Documenting Octocoral Diversity in the Gulf
Octocorals in the deep sea are highly diverse, and new species are continually being collected and described with the help of deep-sea expeditions such as this one on the R/V Ron Brown. One focus in this project is to document what octocoral species live in the Gulf and how they are related to each other. We are also interested in what processes (environmental, dispersal, historical) influence where octocorals live. This information is important to know, not just because it is interesting science, but also because it is important for successful conservation of deepwater corals. Answering these types of questions will help us to determine what areas and what coral species may be most susceptible to diversity loss or population decline due to human or environmental disturbances. Gathering this information now is essential, particularly in the face of global climate change and continued oil exploration.
What is an Octocoral?
Octocorals (soft corals, sea fans, and sea whips) are cnidarians and are in the same class (Anthozoa) as their stony coral relatives, such as Lophelia pertusa. However, octocorals differ by having 8 tentacles and 8 internal mesentaries in their polyps, compared to the hard hexacorals that have multiples of 6. In addition, most species do not have a hard, stony skeleton secreted over their tissue like L. pertusa. Instead, most of these corals have central axes and calcium carbonate scale-like structures embedded in their tissue known as sclerites. These not only provide the coral with structure and protection, they also provide scientists with important clues to their identification.
The first step in documenting octocoral diversity is to identify the species in hand. This may seem like an easy task, but it's actually a challenging aspect of octocoral research. In fact, there are only a handful of octocoral taxonomists around the world.
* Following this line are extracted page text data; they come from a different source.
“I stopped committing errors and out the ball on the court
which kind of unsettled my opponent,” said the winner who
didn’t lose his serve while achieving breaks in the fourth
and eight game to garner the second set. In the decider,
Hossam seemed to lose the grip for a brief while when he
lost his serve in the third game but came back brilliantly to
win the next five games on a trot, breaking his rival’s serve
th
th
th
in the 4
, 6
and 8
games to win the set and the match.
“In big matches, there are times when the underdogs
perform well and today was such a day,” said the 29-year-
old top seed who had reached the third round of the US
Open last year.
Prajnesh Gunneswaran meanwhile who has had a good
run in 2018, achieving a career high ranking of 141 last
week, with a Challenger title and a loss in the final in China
Species are not always easily identified by branching morphology. A combination of other characteristics is needed, such as polyp number and arrangement and sclerite form. Sclerites are important diagnostic characters that display different shapes and sizes with varying degrees of ridges, crests, spines, and tubercles. A scanning electron microscope is often needed to appropriately view these microscopic elements. Combining morphological examination with DNA barcoding is enabling us to determine what species occur in the Gulf of Mexico and how they are genetically related to one another.
Our first week on the Ron Brown using the Jason ROV has been very successful for coral collections. The ROV is a great tool to collect corals with minimum impact to the specimen and the seafloor, unlike other methods such as trawls and dredges that can be destructive. The Jason pilots can guide the manipulator arms on the ROV to collect only a portion of the specimen, allowing the majority of the colony to stay intact. Although it is preferable to have an entire colony for identification, it is not necessary. We spend time before every collection imaging the colony to get appropriate views of the branching pattern that may be useful for accurate identification. We are also very careful not tosample more than is necessary to accomplish our scientific goals.
On dives this past week we have found at least 12 octocoral species, including one species that we are targeting for population genetic studies, Callogorgia americana. These collections have provided new information into the geographic and bathymetric distributions of octocorals in the Gulf. With every collection, we are adding to the overall species count, and we are getting one step closer to answering our questions.